Some explain the words, that God makes the morning darkness, as if Amos had said, that he converts light into darkness; but we ought rather to consider a copulative to be understood; for he here declares the power of God, not only as displayed in once creating the world, but also in preserving the order of nature, and in minutely regulating the changes of times and seasons. Let us now proceed to the fifth chapter.
This word is commonly rendered ‘holiness,’ though it is also used to denote ‘the sanctuary.’ Calvin has been blamed for taking it here in the latter sense. What induced him to do so is evident from his comment: and when we consider all the circumstances of the passage, we may perhaps be disposed to think him right. — Ed.
It is once applied in Pr 25:13, to denote the piercing cold of snow; but its ideal meaning seems to be, pointed, piercing, penetrating: hence it means a thorn, a goad, and also a fishing-hook. — Ed.
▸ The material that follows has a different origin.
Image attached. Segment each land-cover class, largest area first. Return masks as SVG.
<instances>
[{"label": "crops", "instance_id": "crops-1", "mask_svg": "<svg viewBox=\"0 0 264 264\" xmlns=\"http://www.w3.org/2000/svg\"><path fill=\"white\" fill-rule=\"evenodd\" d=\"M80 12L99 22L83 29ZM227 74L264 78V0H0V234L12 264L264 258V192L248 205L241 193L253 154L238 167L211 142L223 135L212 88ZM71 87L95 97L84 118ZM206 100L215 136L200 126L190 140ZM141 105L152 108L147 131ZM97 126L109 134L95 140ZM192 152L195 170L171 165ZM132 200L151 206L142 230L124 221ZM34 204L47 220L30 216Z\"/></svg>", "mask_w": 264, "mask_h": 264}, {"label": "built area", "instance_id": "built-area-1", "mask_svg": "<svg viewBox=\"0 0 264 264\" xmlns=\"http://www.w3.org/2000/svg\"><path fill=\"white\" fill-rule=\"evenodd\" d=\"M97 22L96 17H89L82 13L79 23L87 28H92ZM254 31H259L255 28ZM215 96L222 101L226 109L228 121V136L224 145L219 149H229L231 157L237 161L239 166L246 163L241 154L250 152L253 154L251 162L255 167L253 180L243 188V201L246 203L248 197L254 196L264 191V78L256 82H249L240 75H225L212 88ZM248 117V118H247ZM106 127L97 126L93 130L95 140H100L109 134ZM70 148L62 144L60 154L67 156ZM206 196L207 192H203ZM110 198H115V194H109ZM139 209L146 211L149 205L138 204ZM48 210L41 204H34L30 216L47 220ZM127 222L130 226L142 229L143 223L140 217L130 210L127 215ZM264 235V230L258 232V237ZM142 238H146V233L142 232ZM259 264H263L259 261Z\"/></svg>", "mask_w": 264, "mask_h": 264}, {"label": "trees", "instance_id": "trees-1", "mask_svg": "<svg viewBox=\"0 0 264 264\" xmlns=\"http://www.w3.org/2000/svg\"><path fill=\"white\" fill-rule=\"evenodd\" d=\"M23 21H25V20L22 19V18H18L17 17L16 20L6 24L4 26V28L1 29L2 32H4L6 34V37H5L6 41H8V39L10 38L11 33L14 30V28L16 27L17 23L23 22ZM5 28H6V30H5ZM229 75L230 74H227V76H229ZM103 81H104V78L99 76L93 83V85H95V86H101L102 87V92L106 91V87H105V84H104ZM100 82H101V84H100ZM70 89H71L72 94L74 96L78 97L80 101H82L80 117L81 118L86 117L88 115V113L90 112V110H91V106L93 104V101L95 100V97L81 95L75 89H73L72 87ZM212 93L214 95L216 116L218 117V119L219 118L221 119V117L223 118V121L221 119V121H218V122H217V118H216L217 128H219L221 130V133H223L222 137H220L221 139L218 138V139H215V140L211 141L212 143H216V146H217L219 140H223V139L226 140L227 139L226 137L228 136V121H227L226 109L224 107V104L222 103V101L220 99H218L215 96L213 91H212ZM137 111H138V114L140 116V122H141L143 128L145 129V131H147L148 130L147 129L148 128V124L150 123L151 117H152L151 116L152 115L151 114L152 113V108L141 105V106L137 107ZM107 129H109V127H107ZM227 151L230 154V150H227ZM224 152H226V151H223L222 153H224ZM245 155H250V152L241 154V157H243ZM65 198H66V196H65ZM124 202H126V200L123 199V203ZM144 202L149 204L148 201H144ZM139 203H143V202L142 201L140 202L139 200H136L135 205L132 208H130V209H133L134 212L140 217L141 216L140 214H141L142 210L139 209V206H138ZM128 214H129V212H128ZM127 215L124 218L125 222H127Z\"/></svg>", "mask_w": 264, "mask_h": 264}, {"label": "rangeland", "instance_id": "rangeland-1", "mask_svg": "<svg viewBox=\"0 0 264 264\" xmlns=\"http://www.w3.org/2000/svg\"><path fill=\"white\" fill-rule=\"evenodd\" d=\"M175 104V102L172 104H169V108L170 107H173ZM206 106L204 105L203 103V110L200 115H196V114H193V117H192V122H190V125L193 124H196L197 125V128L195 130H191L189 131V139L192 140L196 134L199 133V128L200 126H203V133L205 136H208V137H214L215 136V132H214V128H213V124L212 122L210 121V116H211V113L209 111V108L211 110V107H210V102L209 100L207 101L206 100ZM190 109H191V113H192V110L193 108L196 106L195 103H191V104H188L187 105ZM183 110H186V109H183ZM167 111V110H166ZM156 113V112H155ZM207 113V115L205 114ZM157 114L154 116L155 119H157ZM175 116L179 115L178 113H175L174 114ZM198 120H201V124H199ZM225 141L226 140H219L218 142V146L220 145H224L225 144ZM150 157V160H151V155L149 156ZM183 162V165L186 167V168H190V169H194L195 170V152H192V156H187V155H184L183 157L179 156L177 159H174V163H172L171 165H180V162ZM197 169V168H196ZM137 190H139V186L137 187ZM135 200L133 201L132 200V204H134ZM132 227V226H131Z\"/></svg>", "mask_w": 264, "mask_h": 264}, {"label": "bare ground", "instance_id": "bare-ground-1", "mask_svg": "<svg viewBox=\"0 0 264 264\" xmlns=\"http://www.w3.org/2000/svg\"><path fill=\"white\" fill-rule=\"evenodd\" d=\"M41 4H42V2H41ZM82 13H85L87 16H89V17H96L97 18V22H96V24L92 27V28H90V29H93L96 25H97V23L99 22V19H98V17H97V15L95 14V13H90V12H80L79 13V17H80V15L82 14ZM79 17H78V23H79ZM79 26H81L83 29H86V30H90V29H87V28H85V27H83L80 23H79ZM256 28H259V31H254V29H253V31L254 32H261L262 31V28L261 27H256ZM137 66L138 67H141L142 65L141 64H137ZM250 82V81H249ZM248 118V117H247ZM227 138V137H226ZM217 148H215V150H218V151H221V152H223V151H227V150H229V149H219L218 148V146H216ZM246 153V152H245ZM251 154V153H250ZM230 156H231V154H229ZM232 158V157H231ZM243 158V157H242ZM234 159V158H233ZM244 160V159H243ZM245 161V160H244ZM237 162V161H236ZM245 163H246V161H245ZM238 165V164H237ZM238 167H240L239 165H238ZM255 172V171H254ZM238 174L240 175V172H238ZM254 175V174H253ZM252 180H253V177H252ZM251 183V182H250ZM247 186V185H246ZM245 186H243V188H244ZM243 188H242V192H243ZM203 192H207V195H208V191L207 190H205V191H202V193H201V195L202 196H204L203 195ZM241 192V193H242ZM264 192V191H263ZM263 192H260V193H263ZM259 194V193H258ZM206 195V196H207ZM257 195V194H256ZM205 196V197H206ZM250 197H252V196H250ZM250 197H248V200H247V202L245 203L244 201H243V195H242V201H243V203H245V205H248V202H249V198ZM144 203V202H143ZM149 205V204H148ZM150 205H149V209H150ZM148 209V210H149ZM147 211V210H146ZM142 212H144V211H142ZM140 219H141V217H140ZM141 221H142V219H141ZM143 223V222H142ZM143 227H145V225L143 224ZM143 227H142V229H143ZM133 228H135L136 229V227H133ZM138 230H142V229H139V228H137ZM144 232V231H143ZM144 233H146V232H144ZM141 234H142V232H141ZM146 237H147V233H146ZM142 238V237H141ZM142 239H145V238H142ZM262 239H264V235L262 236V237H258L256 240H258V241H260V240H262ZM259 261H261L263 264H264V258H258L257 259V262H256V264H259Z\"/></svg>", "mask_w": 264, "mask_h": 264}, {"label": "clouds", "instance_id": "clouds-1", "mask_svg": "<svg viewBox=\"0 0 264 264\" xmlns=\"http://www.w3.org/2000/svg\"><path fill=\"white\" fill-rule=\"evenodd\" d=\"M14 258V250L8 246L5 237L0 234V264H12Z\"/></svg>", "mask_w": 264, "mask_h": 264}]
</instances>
Literally, “on the third of days,” לשלשת ימים: but days here are evidently for years. “I cannot doubt,” says Dr. Henderson, “but that the Prophet has in view the enactment recorded in Deut. 14:28, Deut. 26:12 ימים, days, mean here, as in Lev. 25:29, Judg. 17:10, the fullest complement of days, i.e., a year.” — Ed.
The words are, הרבות גנותיכם, “the abundance of your gardens,” and not your great or large gardens. I would thus render the verse —
I smote you with blight and with mildew;
The abundance of your gardens and of your vineyards,
And your figs and your olives, the locust devoured;
yet ye turned not to me, saith Jehovah.
See Isa. 10:24, Isa. 26:0. — fj.
There seems to be a reference in “thus” to the judgment denounced on Israel in the 2nd and 3rd verses of this chapter: he declares that he will deal with Israel “thus,” or in the manner before described. — Ed.
This conjecture is fully borne out by the fact, that the copulative ו, vau, is found in more than twenty MSS., as given by Kennicott: it is also found in the Septuagint. — Ed.